Holger Wicht, Journalist und Moderator, ist seit 2011 Pressesprecher der Deutschen Aidshilfe

1 Kommentar

  1. Wenn AIDS-Hilfen nicht ein realistisches Bild vom Leben mit HIV zeichnen würden, würden sie nicht nur in ihren Zielgruppen an Glaubwürdigkeit verlieren sondern gerade auch direkt bei Menschen mit HIV und AIDS selber.
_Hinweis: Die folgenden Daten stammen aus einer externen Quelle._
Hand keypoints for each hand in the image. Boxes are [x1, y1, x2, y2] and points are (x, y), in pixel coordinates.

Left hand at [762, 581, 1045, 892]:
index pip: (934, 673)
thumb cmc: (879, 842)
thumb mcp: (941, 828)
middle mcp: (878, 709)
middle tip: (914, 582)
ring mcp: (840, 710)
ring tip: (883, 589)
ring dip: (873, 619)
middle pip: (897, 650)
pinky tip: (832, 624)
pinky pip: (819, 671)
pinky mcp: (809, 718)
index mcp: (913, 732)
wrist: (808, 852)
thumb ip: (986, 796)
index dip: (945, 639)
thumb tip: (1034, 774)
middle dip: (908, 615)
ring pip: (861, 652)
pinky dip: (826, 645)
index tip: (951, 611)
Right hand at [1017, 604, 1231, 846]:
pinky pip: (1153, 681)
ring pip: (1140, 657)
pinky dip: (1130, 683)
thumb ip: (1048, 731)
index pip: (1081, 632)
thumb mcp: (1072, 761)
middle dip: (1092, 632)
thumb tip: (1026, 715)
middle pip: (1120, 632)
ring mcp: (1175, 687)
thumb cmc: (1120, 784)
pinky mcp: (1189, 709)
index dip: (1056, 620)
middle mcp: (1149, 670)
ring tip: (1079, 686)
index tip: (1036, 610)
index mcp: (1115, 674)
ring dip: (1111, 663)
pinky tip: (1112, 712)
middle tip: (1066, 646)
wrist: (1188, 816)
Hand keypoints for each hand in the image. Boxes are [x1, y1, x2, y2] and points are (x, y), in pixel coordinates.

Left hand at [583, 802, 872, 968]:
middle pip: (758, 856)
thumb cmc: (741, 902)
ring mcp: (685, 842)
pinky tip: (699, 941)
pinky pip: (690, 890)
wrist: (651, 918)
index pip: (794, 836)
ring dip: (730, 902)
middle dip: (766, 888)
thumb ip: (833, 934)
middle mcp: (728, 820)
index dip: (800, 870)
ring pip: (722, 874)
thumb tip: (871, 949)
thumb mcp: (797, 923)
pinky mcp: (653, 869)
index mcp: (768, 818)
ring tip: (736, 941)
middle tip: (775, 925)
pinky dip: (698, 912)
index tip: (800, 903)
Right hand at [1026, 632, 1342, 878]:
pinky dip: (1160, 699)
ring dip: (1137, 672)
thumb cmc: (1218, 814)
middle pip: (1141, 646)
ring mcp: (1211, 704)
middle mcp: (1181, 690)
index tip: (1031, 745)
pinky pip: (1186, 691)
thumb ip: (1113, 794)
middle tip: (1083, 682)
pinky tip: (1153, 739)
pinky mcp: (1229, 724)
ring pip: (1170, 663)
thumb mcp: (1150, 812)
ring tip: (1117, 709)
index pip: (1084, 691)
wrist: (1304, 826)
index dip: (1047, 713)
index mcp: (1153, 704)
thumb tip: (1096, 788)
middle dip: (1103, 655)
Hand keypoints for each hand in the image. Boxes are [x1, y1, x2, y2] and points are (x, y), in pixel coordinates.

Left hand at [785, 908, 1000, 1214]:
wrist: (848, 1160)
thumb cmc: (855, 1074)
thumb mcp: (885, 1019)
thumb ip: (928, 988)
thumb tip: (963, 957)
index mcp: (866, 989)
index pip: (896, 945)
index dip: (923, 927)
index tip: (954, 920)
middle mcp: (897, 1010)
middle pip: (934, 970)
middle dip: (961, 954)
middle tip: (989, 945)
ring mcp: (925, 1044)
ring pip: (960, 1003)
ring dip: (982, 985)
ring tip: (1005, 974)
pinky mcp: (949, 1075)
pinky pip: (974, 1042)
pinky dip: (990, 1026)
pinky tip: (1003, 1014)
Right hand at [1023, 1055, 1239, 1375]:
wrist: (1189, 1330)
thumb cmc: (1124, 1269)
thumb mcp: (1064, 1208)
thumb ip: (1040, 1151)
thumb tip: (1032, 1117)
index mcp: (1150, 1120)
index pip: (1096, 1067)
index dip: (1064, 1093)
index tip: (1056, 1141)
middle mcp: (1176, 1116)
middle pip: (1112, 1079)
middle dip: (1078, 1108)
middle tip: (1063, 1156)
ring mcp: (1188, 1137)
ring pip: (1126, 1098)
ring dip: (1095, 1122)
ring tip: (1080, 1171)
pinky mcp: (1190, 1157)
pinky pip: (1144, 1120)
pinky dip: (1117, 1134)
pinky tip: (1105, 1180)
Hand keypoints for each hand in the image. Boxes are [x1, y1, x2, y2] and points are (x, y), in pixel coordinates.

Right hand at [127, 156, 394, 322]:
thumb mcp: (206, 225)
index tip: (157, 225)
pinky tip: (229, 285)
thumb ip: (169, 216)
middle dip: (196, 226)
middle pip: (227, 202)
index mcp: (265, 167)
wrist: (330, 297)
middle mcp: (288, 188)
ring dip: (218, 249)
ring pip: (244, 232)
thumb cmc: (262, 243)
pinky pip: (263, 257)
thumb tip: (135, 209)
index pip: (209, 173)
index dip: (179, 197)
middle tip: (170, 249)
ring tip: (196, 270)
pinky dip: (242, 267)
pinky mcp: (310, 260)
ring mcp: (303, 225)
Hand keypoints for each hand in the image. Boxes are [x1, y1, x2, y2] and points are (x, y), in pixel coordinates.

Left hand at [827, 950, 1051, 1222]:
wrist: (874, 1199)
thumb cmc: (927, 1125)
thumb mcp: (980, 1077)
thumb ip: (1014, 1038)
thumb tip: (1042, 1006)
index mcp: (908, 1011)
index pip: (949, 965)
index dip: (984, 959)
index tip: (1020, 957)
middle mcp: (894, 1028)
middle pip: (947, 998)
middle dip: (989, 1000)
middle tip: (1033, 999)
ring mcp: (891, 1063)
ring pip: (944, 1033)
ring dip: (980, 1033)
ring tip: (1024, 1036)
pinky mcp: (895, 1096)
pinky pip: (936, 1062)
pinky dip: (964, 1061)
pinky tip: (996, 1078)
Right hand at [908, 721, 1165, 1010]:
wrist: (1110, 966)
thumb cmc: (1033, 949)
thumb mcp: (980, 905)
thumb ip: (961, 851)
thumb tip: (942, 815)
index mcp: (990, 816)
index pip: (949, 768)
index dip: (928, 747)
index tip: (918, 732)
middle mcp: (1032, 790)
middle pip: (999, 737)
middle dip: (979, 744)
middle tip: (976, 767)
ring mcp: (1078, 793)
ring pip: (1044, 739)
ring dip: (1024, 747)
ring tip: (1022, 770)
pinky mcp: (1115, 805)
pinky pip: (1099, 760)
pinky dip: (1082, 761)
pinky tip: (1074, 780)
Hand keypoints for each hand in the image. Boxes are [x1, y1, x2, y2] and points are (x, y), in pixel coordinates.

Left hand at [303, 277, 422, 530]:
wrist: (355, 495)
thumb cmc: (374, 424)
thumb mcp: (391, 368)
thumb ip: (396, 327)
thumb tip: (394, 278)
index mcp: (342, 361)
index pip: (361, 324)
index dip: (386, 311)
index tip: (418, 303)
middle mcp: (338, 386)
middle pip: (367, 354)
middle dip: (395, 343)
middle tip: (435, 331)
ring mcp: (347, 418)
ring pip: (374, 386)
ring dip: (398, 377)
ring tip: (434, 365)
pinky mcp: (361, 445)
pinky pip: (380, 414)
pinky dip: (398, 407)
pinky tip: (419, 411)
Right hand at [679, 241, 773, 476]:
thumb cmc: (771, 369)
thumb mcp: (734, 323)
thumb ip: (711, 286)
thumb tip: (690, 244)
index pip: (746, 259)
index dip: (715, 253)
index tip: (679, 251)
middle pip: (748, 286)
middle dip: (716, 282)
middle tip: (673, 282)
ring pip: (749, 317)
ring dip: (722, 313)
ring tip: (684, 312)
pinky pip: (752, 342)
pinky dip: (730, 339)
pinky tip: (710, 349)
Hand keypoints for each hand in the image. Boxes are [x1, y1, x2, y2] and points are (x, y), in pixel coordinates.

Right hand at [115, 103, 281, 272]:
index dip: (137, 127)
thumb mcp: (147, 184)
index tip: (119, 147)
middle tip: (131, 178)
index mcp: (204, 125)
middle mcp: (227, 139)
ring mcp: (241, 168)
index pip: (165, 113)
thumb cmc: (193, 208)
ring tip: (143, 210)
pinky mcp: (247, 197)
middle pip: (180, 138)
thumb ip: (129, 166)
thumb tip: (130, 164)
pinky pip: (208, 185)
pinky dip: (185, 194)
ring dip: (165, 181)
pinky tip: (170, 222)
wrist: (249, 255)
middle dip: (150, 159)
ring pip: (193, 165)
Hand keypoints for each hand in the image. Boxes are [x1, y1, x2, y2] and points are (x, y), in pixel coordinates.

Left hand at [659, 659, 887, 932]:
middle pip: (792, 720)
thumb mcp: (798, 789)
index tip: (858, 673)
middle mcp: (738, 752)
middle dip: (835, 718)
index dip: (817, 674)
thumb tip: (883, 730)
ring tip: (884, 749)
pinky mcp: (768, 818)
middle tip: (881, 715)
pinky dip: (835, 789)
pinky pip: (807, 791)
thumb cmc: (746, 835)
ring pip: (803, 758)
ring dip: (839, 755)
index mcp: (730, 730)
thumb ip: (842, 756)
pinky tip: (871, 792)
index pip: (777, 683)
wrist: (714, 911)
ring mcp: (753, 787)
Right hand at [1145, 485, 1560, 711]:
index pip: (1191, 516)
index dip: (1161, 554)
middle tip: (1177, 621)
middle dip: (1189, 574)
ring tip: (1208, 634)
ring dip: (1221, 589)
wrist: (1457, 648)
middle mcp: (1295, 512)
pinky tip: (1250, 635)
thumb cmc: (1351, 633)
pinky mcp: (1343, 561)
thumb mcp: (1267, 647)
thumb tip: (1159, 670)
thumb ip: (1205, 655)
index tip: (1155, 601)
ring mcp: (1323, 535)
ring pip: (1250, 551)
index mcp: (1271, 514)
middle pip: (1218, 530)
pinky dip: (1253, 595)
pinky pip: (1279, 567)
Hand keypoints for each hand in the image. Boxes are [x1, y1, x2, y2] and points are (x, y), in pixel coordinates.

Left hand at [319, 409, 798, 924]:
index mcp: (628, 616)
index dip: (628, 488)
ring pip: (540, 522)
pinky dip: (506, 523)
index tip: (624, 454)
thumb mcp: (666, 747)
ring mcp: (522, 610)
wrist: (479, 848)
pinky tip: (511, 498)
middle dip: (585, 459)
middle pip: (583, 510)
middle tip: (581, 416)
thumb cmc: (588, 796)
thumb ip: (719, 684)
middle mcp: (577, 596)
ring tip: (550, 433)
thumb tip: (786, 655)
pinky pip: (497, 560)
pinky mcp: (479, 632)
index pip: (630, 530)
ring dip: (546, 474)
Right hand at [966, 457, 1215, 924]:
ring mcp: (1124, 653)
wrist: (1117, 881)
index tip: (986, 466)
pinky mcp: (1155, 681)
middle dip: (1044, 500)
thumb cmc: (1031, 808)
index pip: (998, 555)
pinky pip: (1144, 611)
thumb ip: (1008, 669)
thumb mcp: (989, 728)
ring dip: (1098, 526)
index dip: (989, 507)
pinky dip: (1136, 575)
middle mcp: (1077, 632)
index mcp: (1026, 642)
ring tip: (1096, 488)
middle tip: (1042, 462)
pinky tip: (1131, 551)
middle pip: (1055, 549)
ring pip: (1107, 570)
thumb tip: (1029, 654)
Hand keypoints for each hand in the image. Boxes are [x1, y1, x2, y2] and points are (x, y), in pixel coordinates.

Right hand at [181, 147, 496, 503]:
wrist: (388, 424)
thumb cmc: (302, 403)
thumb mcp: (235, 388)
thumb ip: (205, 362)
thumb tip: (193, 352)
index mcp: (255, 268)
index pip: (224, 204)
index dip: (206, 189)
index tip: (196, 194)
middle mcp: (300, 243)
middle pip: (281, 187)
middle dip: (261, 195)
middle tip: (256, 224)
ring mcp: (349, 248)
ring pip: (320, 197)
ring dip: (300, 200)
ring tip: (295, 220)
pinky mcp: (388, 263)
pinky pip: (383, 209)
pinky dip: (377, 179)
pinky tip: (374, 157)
    Lebensqualität von Menschen mit HIV und AIDS (und deren Entstigmatisierung) darf nicht gegen HIV-Prävention ausgespielt werden.
    Ich weiss nicht, ob der Satz von Dirk Sander so stimmt: „Heute schützen sich diejenigen weniger, die HIV-Positive kennen, weil sie sehen, dass man mit HIV leben kann.“ Klar kann man mit HIV heute leben, aber die ganzen verbleibenden besonderen Belastungen im Leben mit HIV bleiben den Freunden und Bekannten von HIV-Positiven auch nicht verborgen.
    Das Leben mit HIV ist relativ viel süßer geworden, aber ein Zuckerschlecken ist es immer noch nicht und wird es auch nie sein.